Substance, substance, substance. Je le répète à tous mes clients : un bureau à Singapour avec une boîte aux lettres ne suffit plus. Il faut des employés, des décisions prises localement, des contrats réels. Le treaty shopping ne passe plus en 2026.
Les Petites Entreprises : Un Régime Simplifié
Si votre chiffre d’affaires annuel reste en dessous de 50 milliards IDR (~3,25 millions USD), vous pouvez bénéficier d’un taux réduit de 11 % sur la première tranche de 4,8 milliards IDR (~312 000 USD). Au-delà, vous revenez au taux standard de 22 %.
C’est une niche intéressante pour les PME locales ou les entrepreneurs étrangers qui testent le marché indonésien sans engager des capitaux massifs. Mais dès que vous franchissez ce seuil, la fiscalité redevient classique.
Les Zones Économiques Spéciales et Incitations Sectorielles
L’Indonésie aime les zones franches. Si vous investissez dans certaines régions prioritaires (infrastructures, manufacture, secteur énergétique), vous pouvez obtenir des exonérations fiscales temporaires : tax holidays de 5 à 20 ans, réductions d’impôt progressives, exonérations sur l’importation d’équipements.
Mais ces incitations sont souvent conditionnées à des investissements minimaux (parfois plusieurs millions de dollars), à l’emploi de ressortissants locaux, et à des engagements de long terme. Si vous ne respectez pas les conditions, l’administration peut réclamer rétroactivement l’ensemble des impôts « oubliés », avec pénalités.
Mon conseil : ne comptez jamais sur une exemption fiscale comme élément central de votre modèle économique. Si ça arrive, tant mieux. Mais si le gouvernement change d’avis (et il le fait souvent), vous devez pouvoir survivre sans elle.
La TVA et Autres Taxes Indirectes
L’impôt sur les sociétés n’est qu’une partie du tableau. L’Indonésie applique aussi une TVA (PPN) de 11 % depuis avril 2022, qui va progressivement passer à 12 % dans les années à venir. Ajoutez à cela les taxes locales, les contributions sociales, les droits d’importation si vous importez des biens, et la facture totale grimpe vite.
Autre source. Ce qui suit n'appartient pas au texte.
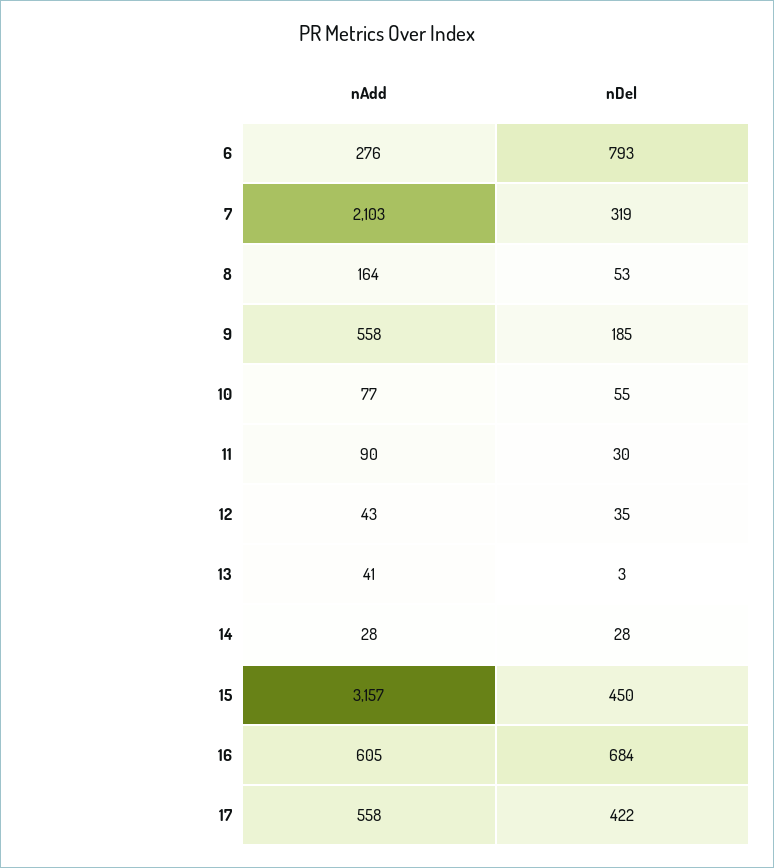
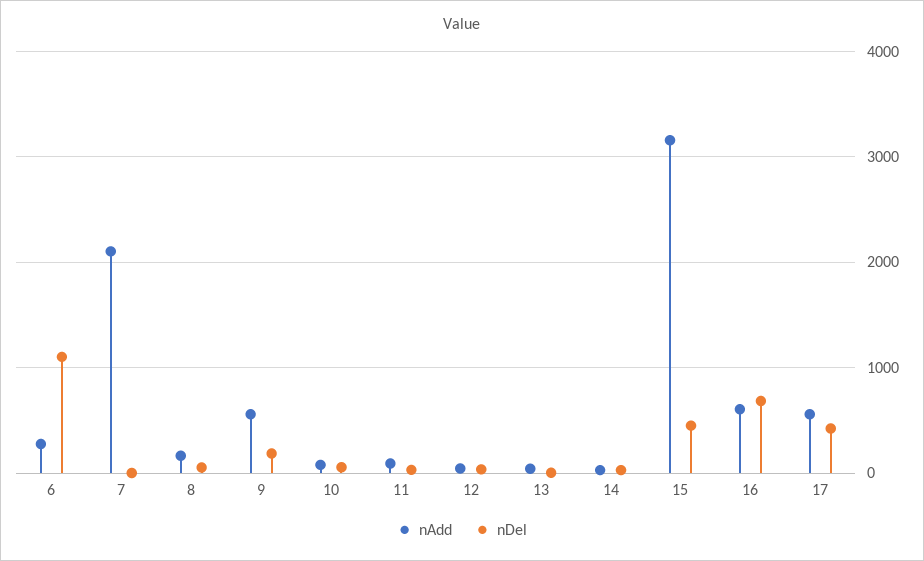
  {
    "nAdd": {
      "6": 276,
      "7": 2103,
      "8": 164,
      "9": 558,
      "10": 77,
      "11": 90,
      "12": 43,
      "13": 41,
      "14": 28,
      "15": 3157,
      "16": 605,
      "17": 558
    },
    "nDel": {
-     "6": 793,
+     "6": 1100,
-     "7": 319,
+     "7": 0,
      "8": 53,
      "9": 185,
      "10": 55,
      "11": 30,
      "12": 35,
      "13": 3,
      "14": 28,
      "15": 450,
      "16": 684,
      "17": 422
    }
  }

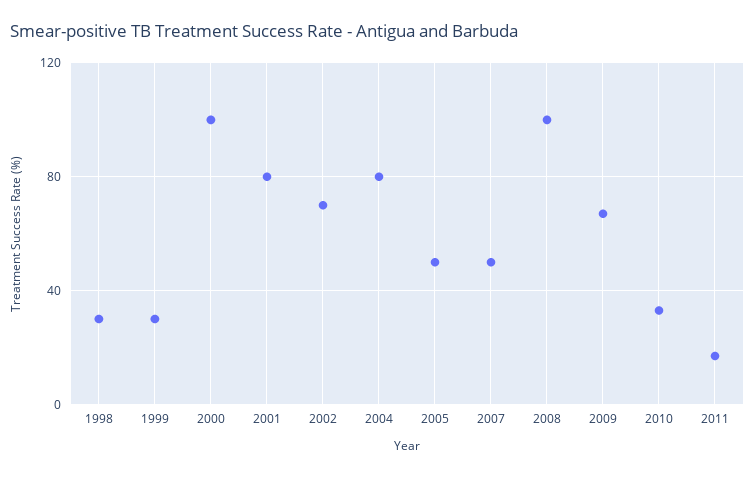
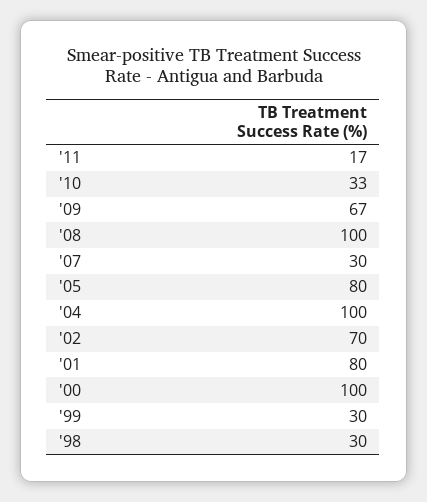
  {
    "1998": 30,
    "1999": 30,
    "2000": 100,
    "2001": 80,
    "2002": 70,
-   "2004": 80,
+   "2004": 100,
-   "2005": 50,
+   "2005": 80,
-   "2007": 50,
+   "2007": 30,
    "2008": 100,
    "2009": 67,
    "2010": 33,
    "2011": 17
  }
Une entreprise bien structurée doit anticiper toutes ces charges, pas seulement l’impôt sur les bénéfices.
Ma Lecture Pragmatique
L’Indonésie en 2026 n’est ni un enfer fiscal ni un paradis.
Si vous cherchez un taux zéro, allez voir ailleurs. Si vous cherchez un marché énorme avec une fiscalité raisonnable et des opportunités réelles, l’archipel mérite votre attention. Mais ne venez pas ici sans une structure solide et des conseillers locaux compétents. L’administration indonésienne ne pardonne pas l’improvisation.
Pour ceux qui veulent minimiser leur charge fiscale globale, ma recommandation reste toujours la même : utilisez l’Indonésie comme base opérationnelle, mais placez votre holding dans une juridiction mieux optimisée fiscalement, avec une convention bilatérale favorable. Et surtout, assurez-vous que votre montage tient la route en cas d’audit. Parce qu’ici, les audits arrivent toujours.